Records from a data collection
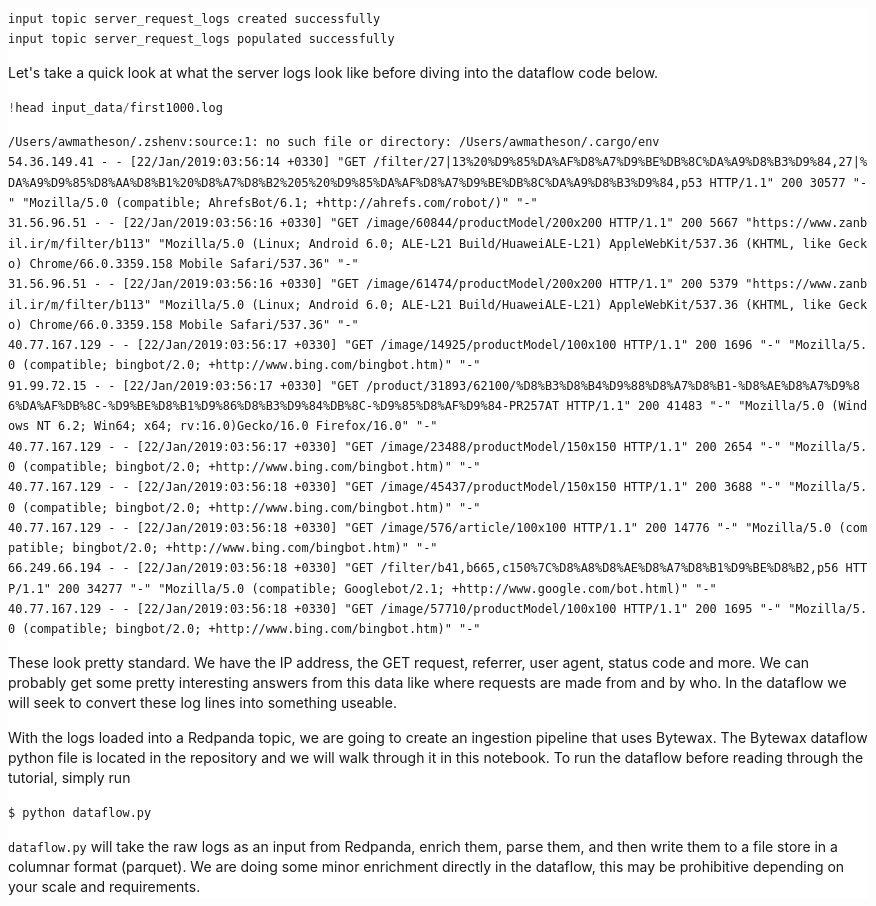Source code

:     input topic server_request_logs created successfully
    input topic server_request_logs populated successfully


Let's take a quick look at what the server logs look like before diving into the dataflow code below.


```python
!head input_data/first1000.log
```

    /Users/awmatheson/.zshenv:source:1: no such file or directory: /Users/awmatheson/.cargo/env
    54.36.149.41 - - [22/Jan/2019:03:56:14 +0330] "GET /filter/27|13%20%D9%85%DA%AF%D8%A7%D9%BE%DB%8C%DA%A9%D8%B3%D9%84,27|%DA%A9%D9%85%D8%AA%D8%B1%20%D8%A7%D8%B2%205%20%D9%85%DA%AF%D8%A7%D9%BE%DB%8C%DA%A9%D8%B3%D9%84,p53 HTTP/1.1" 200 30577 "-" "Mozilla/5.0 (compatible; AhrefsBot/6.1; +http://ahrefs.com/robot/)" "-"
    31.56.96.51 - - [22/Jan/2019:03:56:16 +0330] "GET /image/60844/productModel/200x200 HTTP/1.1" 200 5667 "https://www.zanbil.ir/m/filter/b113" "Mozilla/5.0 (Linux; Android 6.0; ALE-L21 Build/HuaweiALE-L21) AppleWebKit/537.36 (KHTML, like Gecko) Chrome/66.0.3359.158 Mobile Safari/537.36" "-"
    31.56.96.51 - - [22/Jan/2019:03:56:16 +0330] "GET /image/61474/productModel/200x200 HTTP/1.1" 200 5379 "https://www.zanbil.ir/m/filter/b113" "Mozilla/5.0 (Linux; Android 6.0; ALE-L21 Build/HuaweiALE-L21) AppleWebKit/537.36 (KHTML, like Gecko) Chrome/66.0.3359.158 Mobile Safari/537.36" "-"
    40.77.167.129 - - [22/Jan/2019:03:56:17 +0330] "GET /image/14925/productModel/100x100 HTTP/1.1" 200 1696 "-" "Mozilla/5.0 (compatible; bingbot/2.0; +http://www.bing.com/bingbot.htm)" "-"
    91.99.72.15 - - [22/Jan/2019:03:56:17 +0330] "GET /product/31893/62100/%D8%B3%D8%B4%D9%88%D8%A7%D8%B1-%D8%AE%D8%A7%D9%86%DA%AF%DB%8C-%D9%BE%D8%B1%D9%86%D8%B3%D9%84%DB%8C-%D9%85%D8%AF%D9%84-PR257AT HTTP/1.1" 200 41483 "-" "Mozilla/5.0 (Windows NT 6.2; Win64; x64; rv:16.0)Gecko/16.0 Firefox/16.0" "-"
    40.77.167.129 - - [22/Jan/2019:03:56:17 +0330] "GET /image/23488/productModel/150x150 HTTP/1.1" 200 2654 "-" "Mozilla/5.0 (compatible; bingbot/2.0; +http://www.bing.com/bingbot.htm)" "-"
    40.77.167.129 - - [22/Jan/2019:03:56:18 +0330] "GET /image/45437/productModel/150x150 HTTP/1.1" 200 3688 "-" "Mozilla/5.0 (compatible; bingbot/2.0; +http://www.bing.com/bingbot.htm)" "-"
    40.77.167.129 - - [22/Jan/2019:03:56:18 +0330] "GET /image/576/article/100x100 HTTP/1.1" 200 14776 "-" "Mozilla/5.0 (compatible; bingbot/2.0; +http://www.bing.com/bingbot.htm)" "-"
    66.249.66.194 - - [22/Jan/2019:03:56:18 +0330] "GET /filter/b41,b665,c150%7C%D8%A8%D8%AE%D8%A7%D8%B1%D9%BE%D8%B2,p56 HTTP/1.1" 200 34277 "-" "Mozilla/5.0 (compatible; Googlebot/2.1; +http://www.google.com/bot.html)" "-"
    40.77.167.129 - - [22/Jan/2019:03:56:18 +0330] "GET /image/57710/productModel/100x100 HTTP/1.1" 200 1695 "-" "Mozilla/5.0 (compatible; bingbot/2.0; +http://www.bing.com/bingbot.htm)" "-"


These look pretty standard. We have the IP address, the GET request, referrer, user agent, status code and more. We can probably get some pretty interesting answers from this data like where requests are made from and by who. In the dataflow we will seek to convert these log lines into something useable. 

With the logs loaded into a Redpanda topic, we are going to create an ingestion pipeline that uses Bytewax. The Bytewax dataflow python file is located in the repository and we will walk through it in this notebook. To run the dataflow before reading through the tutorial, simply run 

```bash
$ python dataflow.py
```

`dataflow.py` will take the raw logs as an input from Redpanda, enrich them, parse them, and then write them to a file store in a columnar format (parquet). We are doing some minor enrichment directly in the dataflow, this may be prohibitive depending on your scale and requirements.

(EXERCISE INSTRUCTIONS) Show the lines in the entries above that include the string "zanbil".

(RESULT BELOW)
    31.56.96.51 - - [22/Jan/2019:03:56:16 +0330] "GET /image/60844/productModel/200x200 HTTP/1.1" 200 5667 "https://www.zanbil.ir/m/filter/b113" "Mozilla/5.0 (Linux; Android 6.0; ALE-L21 Build/HuaweiALE-L21) AppleWebKit/537.36 (KHTML, like Gecko) Chrome/66.0.3359.158 Mobile Safari/537.36" "-"
    31.56.96.51 - - [22/Jan/2019:03:56:16 +0330] "GET /image/61474/productModel/200x200 HTTP/1.1" 200 5379 "https://www.zanbil.ir/m/filter/b113" "Mozilla/5.0 (Linux; Android 6.0; ALE-L21 Build/HuaweiALE-L21) AppleWebKit/537.36 (KHTML, like Gecko) Chrome/66.0.3359.158 Mobile Safari/537.36" "-"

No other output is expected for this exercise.